**EXTRACTED ENTRIES:**
□ □ □ □ □
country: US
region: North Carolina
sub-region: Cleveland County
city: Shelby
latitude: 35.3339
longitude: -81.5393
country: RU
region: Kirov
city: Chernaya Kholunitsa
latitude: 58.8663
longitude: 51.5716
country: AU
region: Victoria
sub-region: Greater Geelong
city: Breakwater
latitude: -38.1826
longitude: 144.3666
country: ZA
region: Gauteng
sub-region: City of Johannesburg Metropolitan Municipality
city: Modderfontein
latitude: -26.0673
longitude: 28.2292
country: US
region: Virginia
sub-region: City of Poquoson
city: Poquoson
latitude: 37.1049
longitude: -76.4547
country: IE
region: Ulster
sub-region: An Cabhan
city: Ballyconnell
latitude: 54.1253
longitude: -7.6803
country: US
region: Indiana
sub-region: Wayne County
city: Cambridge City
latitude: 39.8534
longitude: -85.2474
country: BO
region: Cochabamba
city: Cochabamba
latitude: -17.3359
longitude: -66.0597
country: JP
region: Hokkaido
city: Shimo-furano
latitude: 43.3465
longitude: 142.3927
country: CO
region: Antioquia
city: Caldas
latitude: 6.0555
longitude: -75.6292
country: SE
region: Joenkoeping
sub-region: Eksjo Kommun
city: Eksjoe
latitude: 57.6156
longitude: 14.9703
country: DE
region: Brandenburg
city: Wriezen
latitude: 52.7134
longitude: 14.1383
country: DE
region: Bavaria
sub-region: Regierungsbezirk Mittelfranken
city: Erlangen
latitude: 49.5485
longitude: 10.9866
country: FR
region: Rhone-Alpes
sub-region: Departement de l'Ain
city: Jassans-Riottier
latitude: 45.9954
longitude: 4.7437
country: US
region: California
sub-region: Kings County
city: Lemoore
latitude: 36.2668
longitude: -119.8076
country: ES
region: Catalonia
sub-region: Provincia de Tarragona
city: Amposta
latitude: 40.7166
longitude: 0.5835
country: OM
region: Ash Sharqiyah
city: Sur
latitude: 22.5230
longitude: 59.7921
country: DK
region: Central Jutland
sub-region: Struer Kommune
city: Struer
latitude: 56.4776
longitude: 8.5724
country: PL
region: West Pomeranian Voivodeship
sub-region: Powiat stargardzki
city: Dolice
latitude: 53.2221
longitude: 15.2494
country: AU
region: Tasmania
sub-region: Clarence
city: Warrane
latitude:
□ □ □ □ □
**WRITTEN REQUEST:**
Quote every line of the material above word for word, keeping the original order.

**TASK SOLUTION:**
country: US
region: North Carolina
sub-region: Cleveland County
city: Shelby
latitude: 35.3339
longitude: -81.5393
country: RU
region: Kirov
city: Chernaya Kholunitsa
latitude: 58.8663
longitude: 51.5716
country: AU
region: Victoria
sub-region: Greater Geelong
city: Breakwater
latitude: -38.1826
longitude: 144.3666
country: ZA
region: Gauteng
sub-region: City of Johannesburg Metropolitan Municipality
city: Modderfontein
latitude: -26.0673
longitude: 28.2292
country: US
region: Virginia
sub-region: City of Poquoson
city: Poquoson
latitude: 37.1049
longitude: -76.4547
country: IE
region: Ulster
sub-region: An Cabhan
city: Ballyconnell
latitude: 54.1253
longitude: -7.6803
country: US
region: Indiana
sub-region: Wayne County
city: Cambridge City
latitude: 39.8534
longitude: -85.2474
country: BO
region: Cochabamba
city: Cochabamba
latitude: -17.3359
longitude: -66.0597
country: JP
region: Hokkaido
city: Shimo-furano
latitude: 43.3465
longitude: 142.3927
country: CO
region: Antioquia
city: Caldas
latitude: 6.0555
longitude: -75.6292
country: SE
region: Joenkoeping
sub-region: Eksjo Kommun
city: Eksjoe
latitude: 57.6156
longitude: 14.9703
country: DE
region: Brandenburg
city: Wriezen
latitude: 52.7134
longitude: 14.1383
country: DE
region: Bavaria
sub-region: Regierungsbezirk Mittelfranken
city: Erlangen
latitude: 49.5485
longitude: 10.9866
country: FR
region: Rhone-Alpes
sub-region: Departement de l'Ain
city: Jassans-Riottier
latitude: 45.9954
longitude: 4.7437
country: US
region: California
sub-region: Kings County
city: Lemoore
latitude: 36.2668
longitude: -119.8076
country: ES
region: Catalonia
sub-region: Provincia de Tarragona
city: Amposta
latitude: 40.7166
longitude: 0.5835
country: OM
region: Ash Sharqiyah
city: Sur
latitude: 22.5230
longitude: 59.7921
country: DK
region: Central Jutland
sub-region: Struer Kommune
city: Struer
latitude: 56.4776
longitude: 8.5724
country: PL
region: West Pomeranian Voivodeship
sub-region: Powiat stargardzki
city: Dolice
latitude: 53.2221
longitude: 15.2494
country: AU
region: Tasmania
sub-region: Clarence
city: Warrane
latitude:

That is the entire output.